* Quoted passage *
════════════════════
Finally, on page 99 we start to get a sense of Nuremberg as an incipient Cold War battleground—another theme that is developed more fully in the book. We see Soviet judge Iona Nikitchenko being outvoted by the other three judges on a key procedural issue; this will happen again and again. We also get a peek at U.S. chief prosecutor (and Supreme Court Justice) Robert H. Jackson’s desire to have the Americans run the show at Nuremberg without it being evident that they are doing so. (His letter to Truman is especially telling.) The Soviet-American relationship is critical to the course of the trials and also to the postwar creation of international law regarding human rights—which is a theme I explore in more depth in the final chapter of the book.
Learn more about Soviet Judgment at Nuremberg at the Oxford University Press website.

--Marshal Zeringue

Friday, July 3, 2020

Sara Mayeux's "Free Justice"
════════════════════
* Data for analysis *

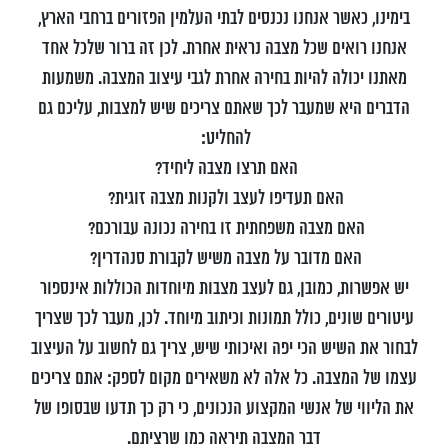
בימינו, כאשר אנחנו נכנסים לבתי העלמין הפזורים ברחבי הארץ,
אנחנו רואים שכל מצבה נראית אחרת. לכן זה ברור שלכל אחד
מאתנו יכולה להיות בחירה אחרת לגבי עיצוב המצבה. משמעות
הדברים היא שמעבר לכך שאתם צריכים שיש למצבות, עליכם גם
להחליט:
האם תרצו מצבה ליחיד?
האם תעדיפו לעצב ולקנות מצבה זוגית?
האם מצבה משפחתית זו בחירה נכונה עבורכם?
האם מדובר על מצבה משיש לקבורת סנהדרין?
יש אפשרות, כמובן, גם לעצב מצבות מיוחדות הכוללות אינספור
עיטורים שונים, כולל תמונות וכיתוב מיוחד. לכן, מעבר לכך שצריך
לבחור את השיש הכי יפה ואיכותי שיש, צריך גם לחשוב על העיצוב
עצמו של המצבה. כל אלה לא משאירים מקום לספק: אתם צריכים
את הליווי של אנשי המקצוע הנכונים, כי רק כך תדעו שבסופו של
דבר המצבה תיראה כמו שרציתם.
════════════════════
* Questions *
1. In the passage about the Nuremberg trials book, rewrite the stretch from "Finally, on page" through "of the book.", putting "overruled" in place of "outvoted".
2. Extend the piece on the Nuremberg trials book by writing what comes next after its final line.

* Answers for each item *
1.
Finally, on page 99 we start to get a sense of Nuremberg as an incipient Cold War battleground—another theme that is developed more fully in the book. We see Soviet judge Iona Nikitchenko being overruled by the other three judges on a key procedural issue; this will happen again and again. We also get a peek at U.S. chief prosecutor (and Supreme Court Justice) Robert H. Jackson’s desire to have the Americans run the show at Nuremberg without it being evident that they are doing so. (His letter to Truman is especially telling.) The Soviet-American relationship is critical to the course of the trials and also to the postwar creation of international law regarding human rights—which is a theme I explore in more depth in the final chapter of the book.

2.
Sara Mayeux is associate professor of law at Vanderbilt University.

She applied the “Page 99 Test” to her new book, Free Justice: A History of the Public Defender in Twentieth-Century America, and reported the following:
Page 99 summarizes the U.S. Supreme Court’s 1963 decision in Gideon v. Wainwright, which held that states are constitutionally required to provide defense counsel for criminal defendants who cannot afford their own legal representation. It quotes an oft-quoted line from that opinion: “The right of one charged with crime to counsel may not be deemed fundamental and essential to fair trials in some countries, but it is in ours.” Page 99 also explains that, by the time the Court issued this ruling, it would not have been surprising to lawyers; Supreme Court case law had been tending in this direction for some time and, in a related development within the legal profession, lawyers themselves had become increasingly receptive to publicly funded counsel, at least in the criminal context.

Superficially, and oddly enough, the page 99 test works perfectly for my book—perhaps because page 99 is right about halfway through. The book examines debates within the legal profession about public defenders both before Gideon (beginning in the Progressive Era) and after Gideon. So, page 99 is, coincidentally, the exact fulcrum in the book’s overall narrative arc.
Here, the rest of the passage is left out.